I wanted to wait until Mr. Farnesi was home, to make sure I was putting the plants in exactly the right spot. The ground was as hard as a rock…not surprising, since it was also filled with rocks. I cleared an area, amended the soil, and gave the plants a good watering. Luckily, we had a nice rain the next evening. Since the plants were so leggy, I buried much of the stem, laying horizontally in the soil. Since this ground is so poor, I’m hoping that this will allow the plants to absorb more moisture and more nutrients. I’ll have to carry water to them, but since we have water in the garage, it won’t be too bad.

I’m going to post the story of our trip to Prague on the blog as soon as it’s published on the Slow Trav site. Not surprisingly, I thought of a few things to add, so the blog will be the most complete report. Advance warning: it’s VERY long! It’s a combination trip report, apartment review, and concert review, with a few bits of Prague history and a few travel tips thrown in for good measure. I never seem to be able to say less…always more! I’ll also post the link for the pictures with the report…maybe some of the pictures will make more sense. I didn’t describe most of the pictures on the ST site, since it’s just sooo time consuming, I dread our phone bill with all the internet time.

This reminds me, I need to call my friend Cristina and look into changing plans for the internet. I think I’m going to change to a plan that gives me unlimited time between the ours of nine a.m. and six p.m. The only problem with this plan is that six p.m. Italy time is only noon in the states, but since I don[‘t do a lot of real time chatting, I’ m hoping that it won’t be a problem.

We had Frank, our new neighbor, over for dinner on Saturday. Frank is the uncle of Marushka, from Ternana’s. Frank is an American who was married to an Italian woman from San Venanzo. They had bought an apartment here about six years ago and planned to retire here, but then the wife got sick, and she died last June. Frank decided to sell everything in the states and move to Italy.

Frank’s had an interesting situation in dealing with his wife’s estate. Although his wife was Italian by birth, she did become an American citizen, but retained dual citizenship. I’m not quite sure how this works, but… According to Italian law, when one spouse dies, the estate is divided in half. One half goes to the remaining spouse and the other half is divided among the children and the spouse. We just recently discovered this law, and apparently some think it will apply to us.

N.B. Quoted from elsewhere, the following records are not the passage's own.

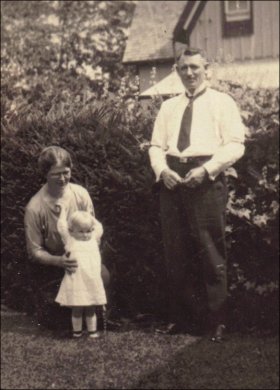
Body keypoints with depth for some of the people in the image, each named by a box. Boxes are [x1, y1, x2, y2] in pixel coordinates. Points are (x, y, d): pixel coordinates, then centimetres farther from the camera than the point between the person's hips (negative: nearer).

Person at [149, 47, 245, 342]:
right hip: (171, 181, 5)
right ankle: (180, 318, 16)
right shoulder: (168, 107, 20)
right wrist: (162, 170, -5)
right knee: (176, 254, 7)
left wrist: (206, 169, -16)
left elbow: (235, 145, -4)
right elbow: (156, 145, 15)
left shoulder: (222, 102, 6)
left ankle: (217, 322, 5)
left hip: (206, 179, -5)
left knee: (211, 255, -4)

We need to do more research on it, but for now, this is how it would work it the Italian law does apply.

If I were to die first, Art would get half of the estate, and my two children would share the remaining half with Art…meaning that they would each have one third of one half of the estate. This would give each child one sixth of the estate, and Art two thirds. Then when Art died, his daughter would receive Art’s entire share. At least I think this is how it would work. What we want is for the remaining spouse to get the entire estate, then when the last one goes, the three children would share equally.

Frank has had a few problems with the apartment that he and his wife owned here. The Italian authorities claim that his children should own a part of the apartment. Frank claims, correctly, we think, that since his wife was a U.S. citizen who died in the U.S., and since her will specifically stated that Frank was the sole heir, this is what should be honored.

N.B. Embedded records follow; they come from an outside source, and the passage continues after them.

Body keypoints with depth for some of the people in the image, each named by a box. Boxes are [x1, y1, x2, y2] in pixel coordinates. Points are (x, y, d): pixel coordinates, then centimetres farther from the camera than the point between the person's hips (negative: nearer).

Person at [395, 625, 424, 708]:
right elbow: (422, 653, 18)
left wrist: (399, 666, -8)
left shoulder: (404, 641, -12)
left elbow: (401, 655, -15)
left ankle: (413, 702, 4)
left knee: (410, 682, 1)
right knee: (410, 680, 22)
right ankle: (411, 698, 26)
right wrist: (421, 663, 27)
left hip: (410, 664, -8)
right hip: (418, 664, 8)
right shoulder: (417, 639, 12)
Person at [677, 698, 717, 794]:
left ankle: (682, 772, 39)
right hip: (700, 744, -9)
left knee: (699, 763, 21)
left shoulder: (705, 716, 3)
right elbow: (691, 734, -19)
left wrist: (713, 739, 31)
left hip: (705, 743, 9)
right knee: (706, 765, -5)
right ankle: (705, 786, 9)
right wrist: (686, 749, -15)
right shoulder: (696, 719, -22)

We didn’t think that our American attorney would know about this, so we contacted the same immigration lawyer who helped us get my codice fiscale fiasco straightened out. His reply to me was that he didn’t think we had been given correct information, and that he could research this for us, to the tune of €200 to start. For now, we haven’t done anything. We each have a handwritten will that states our wishes, and will have will drawn up by a lawyer once we figure this out.

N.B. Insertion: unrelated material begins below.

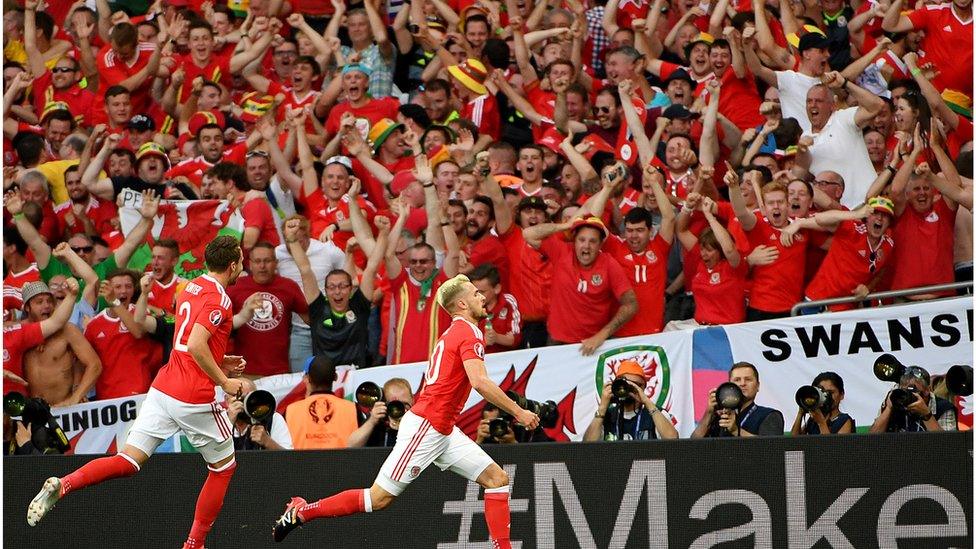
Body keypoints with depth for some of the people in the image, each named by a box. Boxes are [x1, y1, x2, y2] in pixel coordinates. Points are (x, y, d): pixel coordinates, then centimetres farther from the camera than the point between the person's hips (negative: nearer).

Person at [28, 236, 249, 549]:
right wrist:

I learned when my mom died last year that having a will that clearly defines everything is the best way to go. Although my mom had asked us to make of list of things that we would like to have, she never amended her will to include these specifics. Luckily for us, we didn’t have a problem, but I think this is the exception, not the rule. To avoid not only hard feelings, but also the extra work and complications for our children, we would like to make things as clear and simple as possible. Another project!